# INPUT DATA
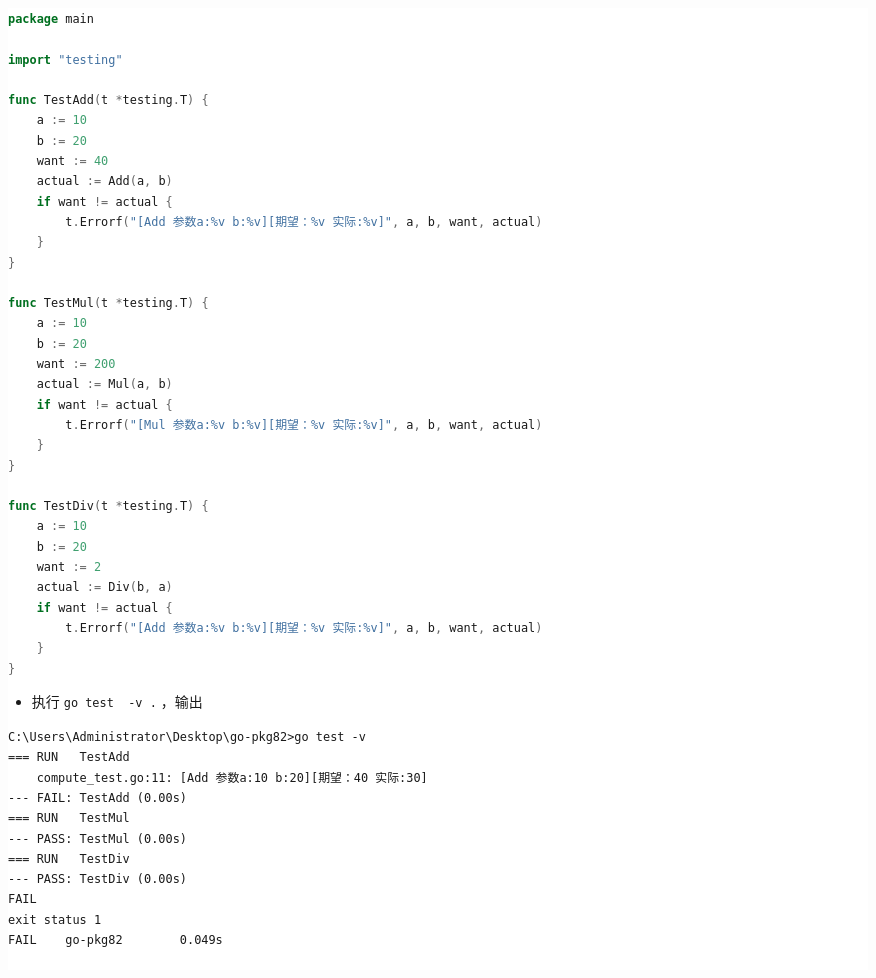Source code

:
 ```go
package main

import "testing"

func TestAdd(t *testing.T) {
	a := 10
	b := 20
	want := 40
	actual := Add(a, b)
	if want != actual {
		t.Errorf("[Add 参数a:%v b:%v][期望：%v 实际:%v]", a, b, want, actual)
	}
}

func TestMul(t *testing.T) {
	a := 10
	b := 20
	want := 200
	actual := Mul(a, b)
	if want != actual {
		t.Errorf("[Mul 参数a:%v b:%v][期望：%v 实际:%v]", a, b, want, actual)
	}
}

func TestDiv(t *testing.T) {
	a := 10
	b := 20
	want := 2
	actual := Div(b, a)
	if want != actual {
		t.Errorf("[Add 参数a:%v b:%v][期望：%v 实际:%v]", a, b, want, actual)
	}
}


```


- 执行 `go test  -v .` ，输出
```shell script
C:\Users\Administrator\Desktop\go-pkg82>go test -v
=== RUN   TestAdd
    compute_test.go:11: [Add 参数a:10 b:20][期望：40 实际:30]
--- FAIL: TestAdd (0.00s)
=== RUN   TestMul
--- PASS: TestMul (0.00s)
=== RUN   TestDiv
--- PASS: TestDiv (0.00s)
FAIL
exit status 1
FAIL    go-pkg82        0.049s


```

# TASK DETAILS
Omit every picture while printing the data word for word.

# ANSWER SECTION
Source code

:
 ```go
package main

import "testing"

func TestAdd(t *testing.T) {
	a := 10
	b := 20
	want := 40
	actual := Add(a, b)
	if want != actual {
		t.Errorf("[Add 参数a:%v b:%v][期望：%v 实际:%v]", a, b, want, actual)
	}
}

func TestMul(t *testing.T) {
	a := 10
	b := 20
	want := 200
	actual := Mul(a, b)
	if want != actual {
		t.Errorf("[Mul 参数a:%v b:%v][期望：%v 实际:%v]", a, b, want, actual)
	}
}

func TestDiv(t *testing.T) {
	a := 10
	b := 20
	want := 2
	actual := Div(b, a)
	if want != actual {
		t.Errorf("[Add 参数a:%v b:%v][期望：%v 实际:%v]", a, b, want, actual)
	}
}


```


- 执行 `go test  -v .` ，输出
```shell script
C:\Users\Administrator\Desktop\go-pkg82>go test -v
=== RUN   TestAdd
    compute_test.go:11: [Add 参数a:10 b:20][期望：40 实际:30]
--- FAIL: TestAdd (0.00s)
=== RUN   TestMul
--- PASS: TestMul (0.00s)
=== RUN   TestDiv
--- PASS: TestDiv (0.00s)
FAIL
exit status 1
FAIL    go-pkg82        0.049s


```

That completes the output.